The health ministry in Hamas-ruled Gaza said that, after heavy Israeli air strikes and tank fire, "the scale of the destruction inside the complex and the buildings around it is very large."
"Dozens of bodies, some of them decomposed, have been recovered from in and around the Al-Shifa medical complex," the ministry said, adding that the hospital was now "completely out of service."
A doctor told AFP more than 20 bodies had been recovered, some crushed by withdrawing vehicles.
Battles have also flared around other Gaza hospitals almost six months into the war sparked by Hamas's October 7 resistance campaign which have destroyed swathes of the besieged coastal territory.
The Hamas government press office said the army had blown up more than 20 houses within 24 hours in the main southern city of Khan Yunis, where battles have raged around the Nasser and Al-Amal hospitals.
Israel street protests
US, Qatari and Egyptian mediators have long pushed for a ceasefire and hostage release deal, but Hamas official Osama Hamdan said "there is no talk so far about any new round of negotiations."
UN agencies and humanitarian aid groups have warned that many of Gaza's 2.4 million people are on the brink of famine, and donor countries have sporadically trucked in and airdropped food.
A second ship carrying relief goods via the Mediterranean was just off Gaza's coast on Monday, according to website Vesselfinder.com, days after leaving Cyprus.
Israeli Prime Minister Benjamin Netanyahu -- whose office said he underwent a "successful" hernia operation Sunday -- has vowed to destroy Hamas, including in Gaza's far-southern city of Rafah.

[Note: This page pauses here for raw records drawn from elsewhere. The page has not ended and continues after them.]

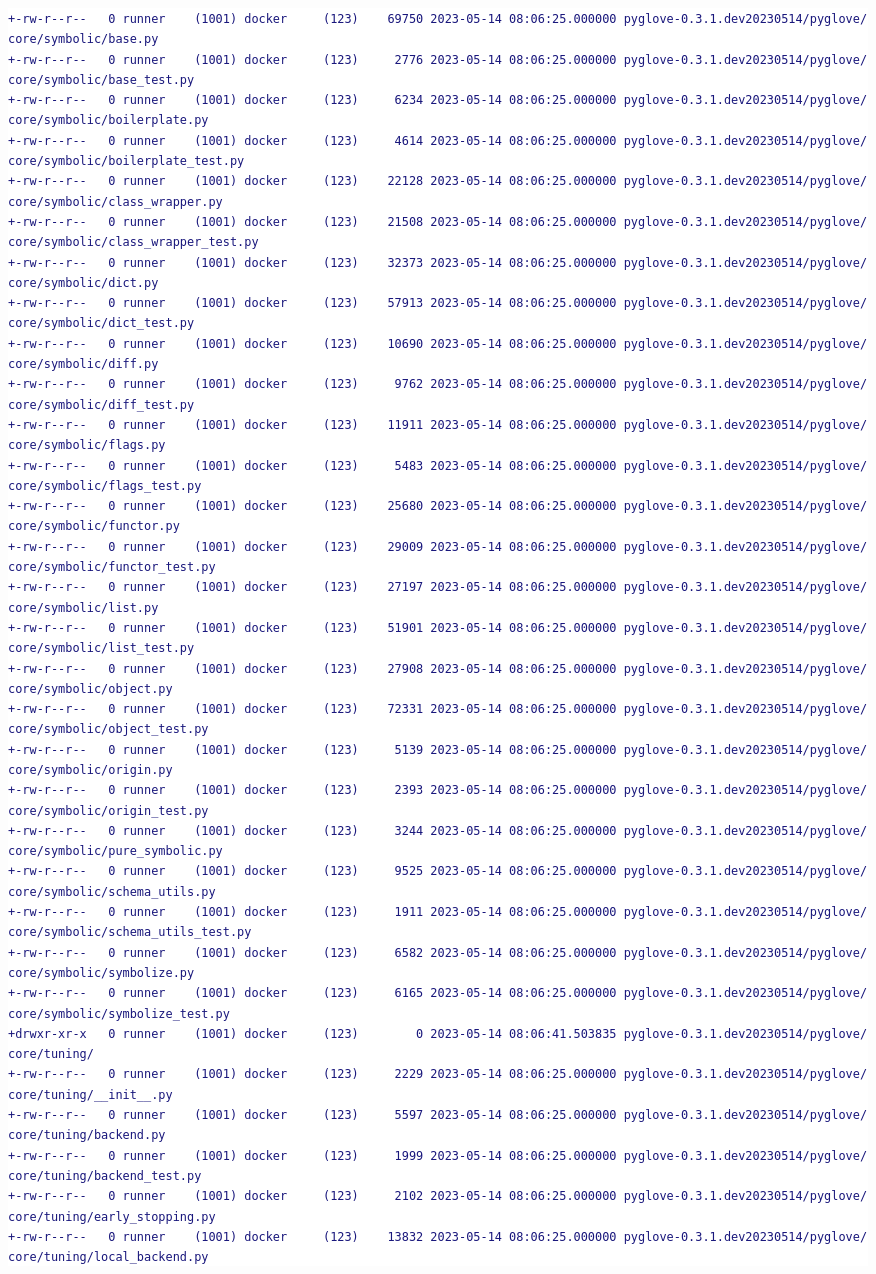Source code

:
 ```diff
+-rw-r--r--   0 runner    (1001) docker     (123)    69750 2023-05-14 08:06:25.000000 pyglove-0.3.1.dev20230514/pyglove/core/symbolic/base.py
+-rw-r--r--   0 runner    (1001) docker     (123)     2776 2023-05-14 08:06:25.000000 pyglove-0.3.1.dev20230514/pyglove/core/symbolic/base_test.py
+-rw-r--r--   0 runner    (1001) docker     (123)     6234 2023-05-14 08:06:25.000000 pyglove-0.3.1.dev20230514/pyglove/core/symbolic/boilerplate.py
+-rw-r--r--   0 runner    (1001) docker     (123)     4614 2023-05-14 08:06:25.000000 pyglove-0.3.1.dev20230514/pyglove/core/symbolic/boilerplate_test.py
+-rw-r--r--   0 runner    (1001) docker     (123)    22128 2023-05-14 08:06:25.000000 pyglove-0.3.1.dev20230514/pyglove/core/symbolic/class_wrapper.py
+-rw-r--r--   0 runner    (1001) docker     (123)    21508 2023-05-14 08:06:25.000000 pyglove-0.3.1.dev20230514/pyglove/core/symbolic/class_wrapper_test.py
+-rw-r--r--   0 runner    (1001) docker     (123)    32373 2023-05-14 08:06:25.000000 pyglove-0.3.1.dev20230514/pyglove/core/symbolic/dict.py
+-rw-r--r--   0 runner    (1001) docker     (123)    57913 2023-05-14 08:06:25.000000 pyglove-0.3.1.dev20230514/pyglove/core/symbolic/dict_test.py
+-rw-r--r--   0 runner    (1001) docker     (123)    10690 2023-05-14 08:06:25.000000 pyglove-0.3.1.dev20230514/pyglove/core/symbolic/diff.py
+-rw-r--r--   0 runner    (1001) docker     (123)     9762 2023-05-14 08:06:25.000000 pyglove-0.3.1.dev20230514/pyglove/core/symbolic/diff_test.py
+-rw-r--r--   0 runner    (1001) docker     (123)    11911 2023-05-14 08:06:25.000000 pyglove-0.3.1.dev20230514/pyglove/core/symbolic/flags.py
+-rw-r--r--   0 runner    (1001) docker     (123)     5483 2023-05-14 08:06:25.000000 pyglove-0.3.1.dev20230514/pyglove/core/symbolic/flags_test.py
+-rw-r--r--   0 runner    (1001) docker     (123)    25680 2023-05-14 08:06:25.000000 pyglove-0.3.1.dev20230514/pyglove/core/symbolic/functor.py
+-rw-r--r--   0 runner    (1001) docker     (123)    29009 2023-05-14 08:06:25.000000 pyglove-0.3.1.dev20230514/pyglove/core/symbolic/functor_test.py
+-rw-r--r--   0 runner    (1001) docker     (123)    27197 2023-05-14 08:06:25.000000 pyglove-0.3.1.dev20230514/pyglove/core/symbolic/list.py
+-rw-r--r--   0 runner    (1001) docker     (123)    51901 2023-05-14 08:06:25.000000 pyglove-0.3.1.dev20230514/pyglove/core/symbolic/list_test.py
+-rw-r--r--   0 runner    (1001) docker     (123)    27908 2023-05-14 08:06:25.000000 pyglove-0.3.1.dev20230514/pyglove/core/symbolic/object.py
+-rw-r--r--   0 runner    (1001) docker     (123)    72331 2023-05-14 08:06:25.000000 pyglove-0.3.1.dev20230514/pyglove/core/symbolic/object_test.py
+-rw-r--r--   0 runner    (1001) docker     (123)     5139 2023-05-14 08:06:25.000000 pyglove-0.3.1.dev20230514/pyglove/core/symbolic/origin.py
+-rw-r--r--   0 runner    (1001) docker     (123)     2393 2023-05-14 08:06:25.000000 pyglove-0.3.1.dev20230514/pyglove/core/symbolic/origin_test.py
+-rw-r--r--   0 runner    (1001) docker     (123)     3244 2023-05-14 08:06:25.000000 pyglove-0.3.1.dev20230514/pyglove/core/symbolic/pure_symbolic.py
+-rw-r--r--   0 runner    (1001) docker     (123)     9525 2023-05-14 08:06:25.000000 pyglove-0.3.1.dev20230514/pyglove/core/symbolic/schema_utils.py
+-rw-r--r--   0 runner    (1001) docker     (123)     1911 2023-05-14 08:06:25.000000 pyglove-0.3.1.dev20230514/pyglove/core/symbolic/schema_utils_test.py
+-rw-r--r--   0 runner    (1001) docker     (123)     6582 2023-05-14 08:06:25.000000 pyglove-0.3.1.dev20230514/pyglove/core/symbolic/symbolize.py
+-rw-r--r--   0 runner    (1001) docker     (123)     6165 2023-05-14 08:06:25.000000 pyglove-0.3.1.dev20230514/pyglove/core/symbolic/symbolize_test.py
+drwxr-xr-x   0 runner    (1001) docker     (123)        0 2023-05-14 08:06:41.503835 pyglove-0.3.1.dev20230514/pyglove/core/tuning/
+-rw-r--r--   0 runner    (1001) docker     (123)     2229 2023-05-14 08:06:25.000000 pyglove-0.3.1.dev20230514/pyglove/core/tuning/__init__.py
+-rw-r--r--   0 runner    (1001) docker     (123)     5597 2023-05-14 08:06:25.000000 pyglove-0.3.1.dev20230514/pyglove/core/tuning/backend.py
+-rw-r--r--   0 runner    (1001) docker     (123)     1999 2023-05-14 08:06:25.000000 pyglove-0.3.1.dev20230514/pyglove/core/tuning/backend_test.py
+-rw-r--r--   0 runner    (1001) docker     (123)     2102 2023-05-14 08:06:25.000000 pyglove-0.3.1.dev20230514/pyglove/core/tuning/early_stopping.py
+-rw-r--r--   0 runner    (1001) docker     (123)    13832 2023-05-14 08:06:25.000000 pyglove-0.3.1.dev20230514/pyglove/core/tuning/local_backend.py
```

Netanyahu is under rising pressure from the hostages' families and supporters as well as anti-government protesters, whose nightly street rallies have gathered pace and drawn many thousands onto the streets.
The right-wing premier has also been at odds with Israel's top ally the United States, which has objected to his plans to invade Rafah because the city is crowded with about 1.5 million people.

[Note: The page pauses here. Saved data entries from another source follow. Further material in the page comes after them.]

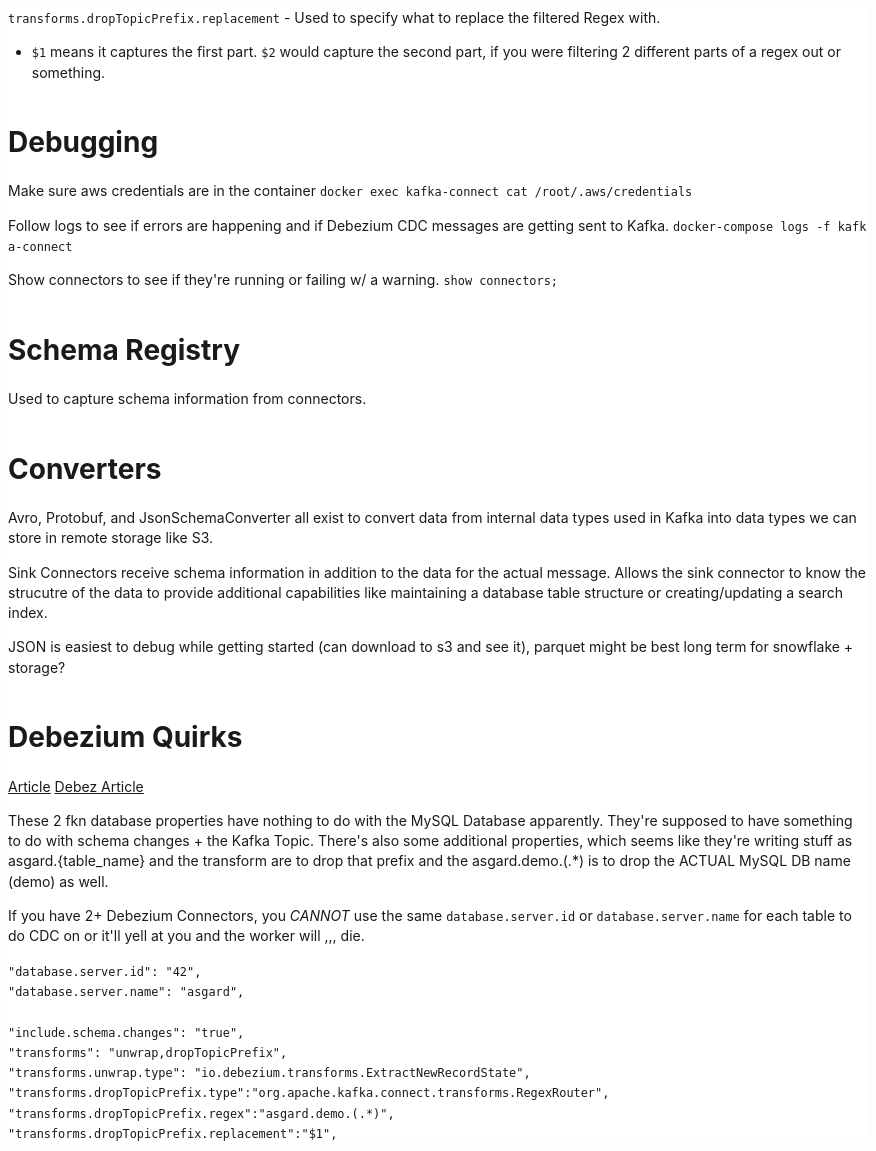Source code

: `transforms.dropTopicPrefix.replacement` - Used to specify what to replace the filtered Regex with.  
- `$1` means it captures the first part.  `$2` would capture the second part, if you were filtering 2 different parts of a regex out or something.

# Debugging
Make sure aws credentials are in the container
`docker exec kafka-connect cat /root/.aws/credentials`

Follow logs to see if errors are happening and if Debezium CDC messages are getting sent to Kafka.
`docker-compose logs -f kafka-connect`

Show connectors to see if they're running or failing w/ a warning.
`show connectors;`


# Schema Registry
Used to capture schema information from connectors.


# Converters
Avro, Protobuf, and JsonSchemaConverter all exist to convert data from internal data types used in Kafka into data types we can store in remote storage like S3.

Sink Connectors receive schema information in addition to the data for the actual message.  Allows the sink connector to know the strucutre of the data to provide additional capabilities like maintaining a database table structure or creating/updating a search index.

JSON is easiest to debug while getting started (can download to s3 and see it), parquet might be best long term for snowflake + storage?

# Debezium Quirks
[Article](https://groups.google.com/g/debezium/c/wIByhyNN9bQ)
[Debez Article](https://debezium.io/documentation/reference/stable/connectors/mysql.html)

These 2 fkn database properties have nothing to do with the MySQL Database apparently.  They're supposed to have something to do with schema changes + the Kafka Topic. There's also some additional properties, which seems like they're writing stuff as asgard.{table_name} and the transform are to drop that prefix and the asgard.demo.(.*) is to drop the ACTUAL MySQL DB name (demo) as well.

If you have 2+ Debezium Connectors, you *CANNOT* use the same `database.server.id` or `database.server.name` for each table to do CDC on or it'll yell at you and the worker will ,,, die.

```
"database.server.id": "42",
"database.server.name": "asgard",

"include.schema.changes": "true",
"transforms": "unwrap,dropTopicPrefix",
"transforms.unwrap.type": "io.debezium.transforms.ExtractNewRecordState",
"transforms.dropTopicPrefix.type":"org.apache.kafka.connect.transforms.RegexRouter",
"transforms.dropTopicPrefix.regex":"asgard.demo.(.*)",
"transforms.dropTopicPrefix.replacement":"$1",
```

Hamas chief's sister arrested
Since October 7, Israel's retaliatory campaign has killed at least 32,782 people, mostly women and children, according to the Gaza health ministry.
Deadly air strikes again pounded Gaza early Monday, and battles raged in Gaza City and Khan Yunis, as the health ministry said at least 60 people had died during the night.
The Israeli military said Monday that 600 soldiers had been killed since the start of the war -- including 256 in the Gaza ground invasion since late October.
Israeli police meanwhile said they had arrested the sister of Qatar-based Hamas leader Ismail Haniyeh, as part of a terror probe, in the southern Israel town of Tel Sheva.
Over the past two weeks, the Israeli army carried out what it labelled "precise operational activity" at the Al-Shifa complex, before declaring on Monday that the forces had withdrawn.
The scene left behind was one of devastation, with windows blown out, concrete walls blackened and volunteers carrying away shrouded corpses across the sandy wasteland.
Dozens of air strikes and shelling had hit the area around the complex in the morning, in heavy fire which the Hamas government media office said served to provide cover for the withdrawing troops and tanks.